LLMClient implementation for the OpenRouter unified model gateway.
Sends requests to the OpenRouter REST API using the OpenAI-compatible /chat/completions endpoint. Accepts OpenAIConfig — there is no separate OpenRouterConfig; LLMConnect detects OpenRouter by checking whether baseUrl contains "openrouter.ai" and routes accordingly.
== Required headers ==
OpenRouter's usage policy requires two additional headers on every request. This client sends them automatically:
HTTP-Referer: https://github.com/llm4s/llm4s
X-Title: LLM4S
== Reasoning / extended thinking ==
Model type is detected by substring matching on the lower-cased model name:
All other models → reasoning configuration is silently omitted.
The thinking budget is clamped to [1024, maxTokens - 1] for Anthropic models, matching the Anthropic API constraint.
== Thinking content ==
Extended thinking text is extracted from whichever field the model populates: message.thinking, message.reasoning, or choice.thinking (checked in that order).
Value parameters
config
OpenAIConfig whose baseUrl must contain "openrouter.ai"; carries the API key and model name.
metrics
Receives per-call latency and token-usage events. Defaults to MetricsCollector.noop.
Executes a blocking completion request and returns the full response.
Executes a blocking completion request and returns the full response.
Sends the conversation to the LLM and waits for the complete response. Use when you need the entire response at once or when streaming is not required.
Value parameters
conversation
conversation history including system, user, assistant, and tool messages
options
configuration including temperature, max tokens, tools, etc. (default: CompletionOptions())
Attributes
Returns
Right(Completion) with the model's response, or Left(LLMError) on failure
Returns the maximum context window size supported by this model in tokens.
Returns the maximum context window size supported by this model in tokens.
The context window is the total tokens (prompt + completion) the model can process in a single request, including all conversation messages and the generated response.
Attributes
Returns
total context window size in tokens (e.g., 4096, 8192, 128000)
Returns the number of tokens reserved for the model's completion response.
Returns the number of tokens reserved for the model's completion response.
This value is subtracted from the context window when calculating available tokens for prompts. Corresponds to the max_tokens or completion token limit configured for the model.
Executes a streaming completion request, invoking a callback for each chunk as it arrives.
Executes a streaming completion request, invoking a callback for each chunk as it arrives.
Streams the response incrementally, calling onChunk for each token/chunk received. Enables real-time display of responses. Returns the final accumulated completion on success.
Value parameters
conversation
conversation history including system, user, assistant, and tool messages
onChunk
callback invoked for each chunk; called synchronously, avoid blocking operations
options
configuration including temperature, max tokens, tools, etc. (default: CompletionOptions())
Attributes
Returns
Right(Completion) with the complete accumulated response, or Left(LLMError) on failure
Releases resources and closes connections to the LLM provider.
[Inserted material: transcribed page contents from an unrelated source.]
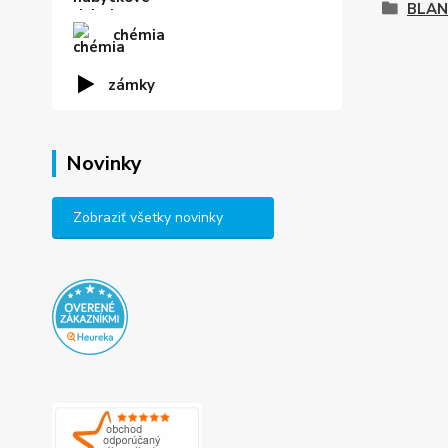
BLA
chémia
zámky
Novinky
Zobraziť všetky novinky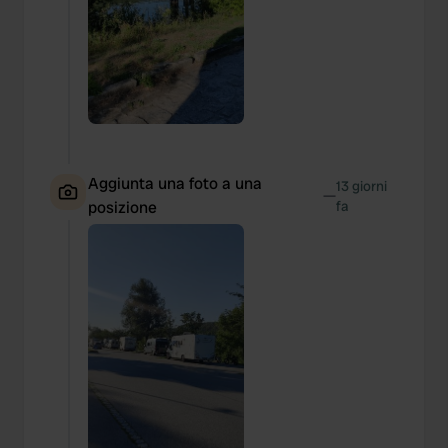
Aggiunta una foto a una
13 giorni
—
posizione
fa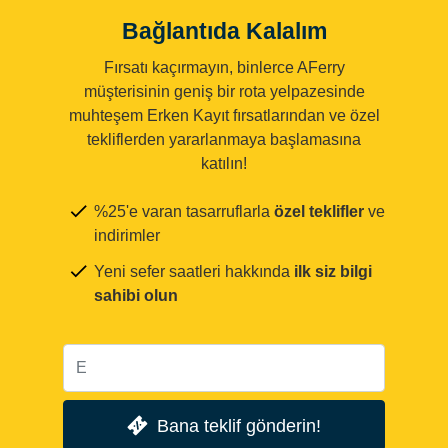
Bağlantıda Kalalım
Fırsatı kaçırmayın, binlerce AFerry
müşterisinin geniş bir rota yelpazesinde
muhteşem Erken Kayıt fırsatlarından ve özel
tekliflerden yararlanmaya başlamasına
katılın!
%25'e varan tasarruflarla
özel teklifler
ve
indirimler
Yeni sefer saatleri hakkında
ilk siz bilgi
sahibi olun
Bana teklif gönderin!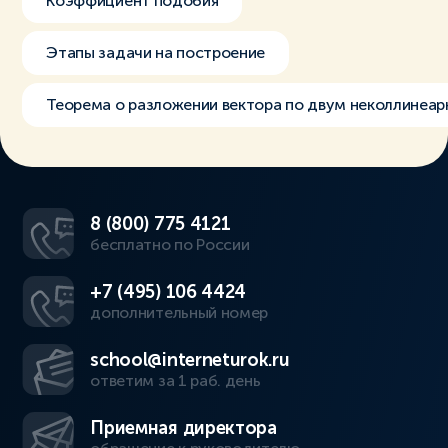
Коэффициент подобия
Этапы задачи на построение
Теорема о разложении вектора по двум неколлинеа
8 (800) 775 4121
бесплатно по России
+7 (495) 106 4424
дополнительный номер
school@interneturok.ru
ответим за 1 раб. день
Приемная директора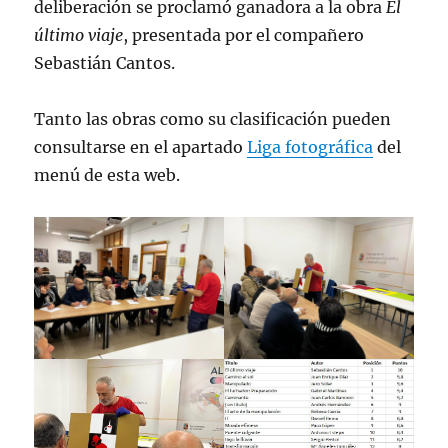
deliberación se proclamó ganadora a la obra
El
último viaje
, presentada por el compañero
Sebastián Cantos.
Tanto las obras como su clasificación pueden
consultarse en el apartado
Liga fotográfica
del
menú de esta web.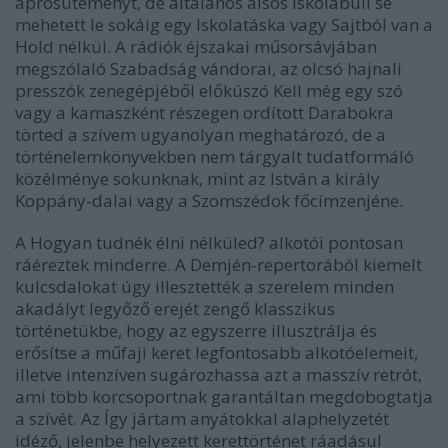
aprósüteményt, de általános alsós iskolabuli se
mehetett le sokáig egy
Iskolatáska
vagy
Sajtból van a
Hold
nélkül. A rádiók éjszakai műsorsávjában
megszólaló
Szabadság vándorai
, az olcsó hajnali
presszók zenegépjéből előkúszó
Kell még egy szó
vagy a kamaszként részegen ordított
Darabokra
törted a szívem
ugyanolyan meghatározó, de a
történelemkönyvekben nem tárgyalt tudatformáló
közélménye sokunknak, mint az
István a király
Koppány-dalai vagy a
Szomszédok
főcímzenjéne.
A
Hogyan tudnék élni nélküled?
alkotói pontosan
ráéreztek minderre. A Demjén-repertorából kiemelt
kulcsdalokat úgy illesztették a szerelem minden
akadályt legyőző erejét zengő klasszikus
történetükbe, hogy az egyszerre illusztrálja és
erősítse a műfaji keret legfontosabb alkotóelemeit,
illetve intenzíven sugározhassa azt a masszív retrót,
ami több korcsoportnak garantáltan megdobogtatja
a szívét. Az
Így jártam anyátokkal
alaphelyzetét
idéző, jelenbe helyezett kerettörténet ráadásul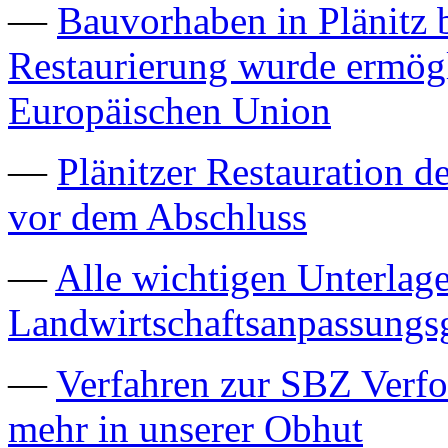
—
Bauvorhaben in Plänitz b
Restaurierung wurde ermögl
Europäischen Union
—
Plänitzer Restauration d
vor dem Abschluss
—
Alle wichtigen Unterla
Landwirtschaftsanpassungs
—
Verfahren zur SBZ Verfo
mehr in unserer Obhut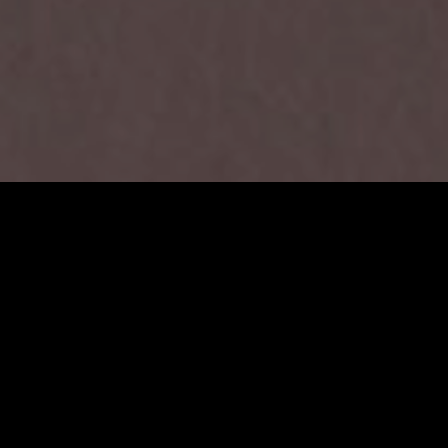
최영란 서양화가
Client —
최영란
Date
— 2018~2019
작품 촬영 및 도록 제작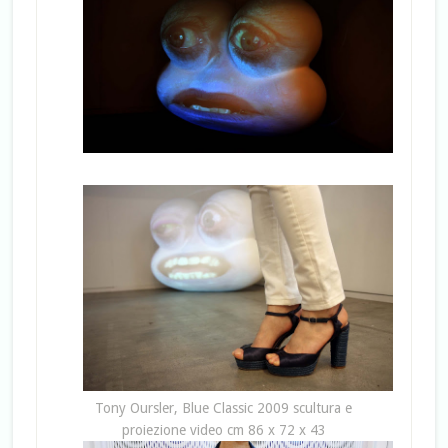
Tony Oursler, Blue Classic 2009 scultura e
proiezione video cm 86 x 72 x 43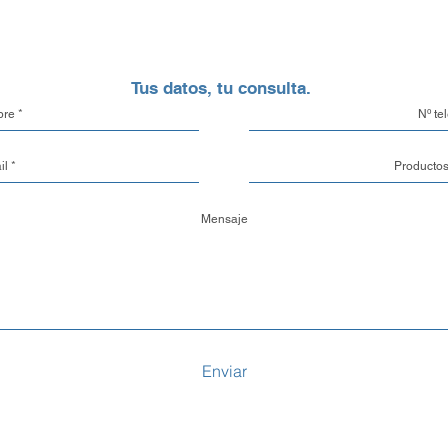
aluminio.
Opciones de Enví
Tus datos, tu consulta.
1. Envíos al Interi
seguridad de tu pe
eso, trabajamos c
locales y de confi
traslado de mercade
también tienes la 
con un transporte 
tu propia cuenta cor
2. Envíos a CABA 
Buenos Aires y el
con nuestra propia
garantizando que
Enviar
con el máximo cuid
vez despachado es
3. Retiro en nuestr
Releases resources and closes connections to the LLM provider.
Call when the client is no longer needed. After calling close(), the client should not be used. Default implementation is a no-op; override if managing resources like connections or thread pools.
Validates client configuration and connectivity to the LLM provider.
Validates client configuration and connectivity to the LLM provider.
May perform checks such as verifying API credentials, testing connectivity, and validating configuration. Default implementation returns success; override for provider-specific validation.
Attributes
Returns
Right(()) if validation succeeds, Left(LLMError) with details on failure
protected def withMetrics[A](provider: String, model: String, operation: => Result[A], extractUsage: A => Option[TokenUsage], extractCost: A => Option[Double]): Result[A]
Executes operation and records metrics for the call.
Executes operation and records metrics for the call.
Latency and outcome (success or classified error) are recorded for every call regardless of result. Token counts and cost are recorded only on success — a Left result emits an org.llm4s.metrics.Outcome.Error event whose kind is derived from the org.llm4s.error.LLMError subtype via ErrorKind.fromLLMError.
Value parameters
extractCost
Extracts the pre-computed cost (USD) from a successful result; return None to skip cost recording.
extractUsage
Extracts prompt/completion token counts from a successful result; return None to skip token recording.
model
Model identifier forwarded to the collector.
operation
The LLM call to time and observe.
provider
Provider label forwarded to the collector (e.g. "openai").